• _Your task_
For every line in the records below that holds "labels", make a copy.

[Saved data entries]
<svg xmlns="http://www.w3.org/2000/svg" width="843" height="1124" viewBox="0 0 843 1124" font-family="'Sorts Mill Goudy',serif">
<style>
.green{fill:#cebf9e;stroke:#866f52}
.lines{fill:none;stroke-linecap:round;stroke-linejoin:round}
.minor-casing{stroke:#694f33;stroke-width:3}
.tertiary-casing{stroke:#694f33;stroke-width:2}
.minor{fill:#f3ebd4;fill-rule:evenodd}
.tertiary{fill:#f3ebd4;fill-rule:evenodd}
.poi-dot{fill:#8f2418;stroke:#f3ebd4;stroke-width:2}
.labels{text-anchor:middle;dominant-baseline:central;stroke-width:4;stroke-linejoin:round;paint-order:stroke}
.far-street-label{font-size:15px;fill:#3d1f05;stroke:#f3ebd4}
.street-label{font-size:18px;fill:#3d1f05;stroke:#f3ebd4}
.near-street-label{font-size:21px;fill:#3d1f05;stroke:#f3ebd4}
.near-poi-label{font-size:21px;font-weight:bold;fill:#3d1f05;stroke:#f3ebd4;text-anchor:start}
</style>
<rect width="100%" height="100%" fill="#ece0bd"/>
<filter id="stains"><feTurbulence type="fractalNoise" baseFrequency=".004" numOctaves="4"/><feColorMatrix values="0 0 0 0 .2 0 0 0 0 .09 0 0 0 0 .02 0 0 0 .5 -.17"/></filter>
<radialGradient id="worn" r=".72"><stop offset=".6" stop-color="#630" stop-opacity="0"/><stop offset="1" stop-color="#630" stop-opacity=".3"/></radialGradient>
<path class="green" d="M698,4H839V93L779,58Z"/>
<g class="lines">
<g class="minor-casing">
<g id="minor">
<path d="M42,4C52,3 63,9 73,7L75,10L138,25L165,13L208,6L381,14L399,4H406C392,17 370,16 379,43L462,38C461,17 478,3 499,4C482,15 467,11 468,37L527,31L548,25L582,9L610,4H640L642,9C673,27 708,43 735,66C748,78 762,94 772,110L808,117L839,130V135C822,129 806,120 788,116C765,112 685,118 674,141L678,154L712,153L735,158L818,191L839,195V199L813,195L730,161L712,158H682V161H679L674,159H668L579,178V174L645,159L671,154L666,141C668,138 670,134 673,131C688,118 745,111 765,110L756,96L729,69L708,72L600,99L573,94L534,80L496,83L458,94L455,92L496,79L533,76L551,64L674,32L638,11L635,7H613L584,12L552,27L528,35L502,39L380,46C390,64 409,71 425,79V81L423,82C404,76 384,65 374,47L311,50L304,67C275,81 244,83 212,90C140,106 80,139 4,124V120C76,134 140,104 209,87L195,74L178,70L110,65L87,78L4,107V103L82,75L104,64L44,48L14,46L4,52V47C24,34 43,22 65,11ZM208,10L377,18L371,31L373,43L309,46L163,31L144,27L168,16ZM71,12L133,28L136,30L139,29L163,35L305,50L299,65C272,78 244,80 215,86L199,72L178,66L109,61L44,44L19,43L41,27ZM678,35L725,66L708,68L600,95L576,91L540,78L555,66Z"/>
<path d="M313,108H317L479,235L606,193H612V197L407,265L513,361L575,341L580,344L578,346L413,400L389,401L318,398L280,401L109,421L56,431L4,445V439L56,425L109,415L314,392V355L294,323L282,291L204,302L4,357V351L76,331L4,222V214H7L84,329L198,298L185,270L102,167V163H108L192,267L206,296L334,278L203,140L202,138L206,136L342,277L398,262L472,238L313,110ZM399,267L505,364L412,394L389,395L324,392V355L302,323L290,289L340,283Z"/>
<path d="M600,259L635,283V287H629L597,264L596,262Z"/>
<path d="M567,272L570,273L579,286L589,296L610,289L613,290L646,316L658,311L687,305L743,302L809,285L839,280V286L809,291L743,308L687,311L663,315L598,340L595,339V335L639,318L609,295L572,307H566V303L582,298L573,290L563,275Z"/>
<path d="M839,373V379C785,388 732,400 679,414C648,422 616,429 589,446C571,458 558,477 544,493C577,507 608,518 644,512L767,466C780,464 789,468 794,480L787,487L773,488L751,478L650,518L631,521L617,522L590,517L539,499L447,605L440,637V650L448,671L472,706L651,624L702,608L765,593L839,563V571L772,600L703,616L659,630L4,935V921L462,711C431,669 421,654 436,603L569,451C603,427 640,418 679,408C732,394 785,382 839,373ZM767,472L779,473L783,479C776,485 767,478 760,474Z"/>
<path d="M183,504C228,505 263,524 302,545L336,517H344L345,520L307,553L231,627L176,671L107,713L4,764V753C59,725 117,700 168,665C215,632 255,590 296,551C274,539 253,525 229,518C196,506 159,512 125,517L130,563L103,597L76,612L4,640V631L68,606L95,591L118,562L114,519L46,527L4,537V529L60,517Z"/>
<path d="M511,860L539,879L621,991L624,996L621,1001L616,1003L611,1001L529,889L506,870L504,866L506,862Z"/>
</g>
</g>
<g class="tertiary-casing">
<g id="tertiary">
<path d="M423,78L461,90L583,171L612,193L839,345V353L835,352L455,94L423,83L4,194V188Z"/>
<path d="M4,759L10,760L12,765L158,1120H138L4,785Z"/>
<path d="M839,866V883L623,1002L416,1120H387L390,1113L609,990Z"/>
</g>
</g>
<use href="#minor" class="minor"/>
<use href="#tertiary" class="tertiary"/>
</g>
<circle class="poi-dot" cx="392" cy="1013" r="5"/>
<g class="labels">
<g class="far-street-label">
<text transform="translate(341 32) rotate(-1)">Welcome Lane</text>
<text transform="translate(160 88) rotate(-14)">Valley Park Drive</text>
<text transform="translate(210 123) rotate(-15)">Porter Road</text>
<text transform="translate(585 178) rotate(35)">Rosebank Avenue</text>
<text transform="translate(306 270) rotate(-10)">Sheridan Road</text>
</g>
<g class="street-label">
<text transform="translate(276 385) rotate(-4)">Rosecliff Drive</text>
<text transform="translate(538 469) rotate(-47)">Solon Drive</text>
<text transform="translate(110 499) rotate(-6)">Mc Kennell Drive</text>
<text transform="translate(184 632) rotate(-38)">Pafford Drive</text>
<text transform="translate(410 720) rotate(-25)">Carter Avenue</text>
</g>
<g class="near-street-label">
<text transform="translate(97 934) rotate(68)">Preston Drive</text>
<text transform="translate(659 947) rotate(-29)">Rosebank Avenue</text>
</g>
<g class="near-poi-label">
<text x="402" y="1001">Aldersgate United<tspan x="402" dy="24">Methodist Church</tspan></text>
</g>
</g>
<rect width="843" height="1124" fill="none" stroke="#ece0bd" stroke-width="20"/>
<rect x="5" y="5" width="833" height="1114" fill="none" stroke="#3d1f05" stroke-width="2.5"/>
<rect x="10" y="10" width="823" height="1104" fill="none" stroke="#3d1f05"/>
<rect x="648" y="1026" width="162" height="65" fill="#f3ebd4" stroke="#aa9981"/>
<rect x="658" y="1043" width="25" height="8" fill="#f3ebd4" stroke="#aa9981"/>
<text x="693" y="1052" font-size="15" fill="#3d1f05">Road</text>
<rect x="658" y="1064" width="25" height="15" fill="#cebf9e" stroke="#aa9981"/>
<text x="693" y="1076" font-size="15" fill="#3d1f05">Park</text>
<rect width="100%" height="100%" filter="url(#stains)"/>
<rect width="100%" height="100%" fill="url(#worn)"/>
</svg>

• _Task answer_
.labels{text-anchor:middle;dominant-baseline:central;stroke-width:4;stroke-linejoin:round;paint-order:stroke}
<g class="labels">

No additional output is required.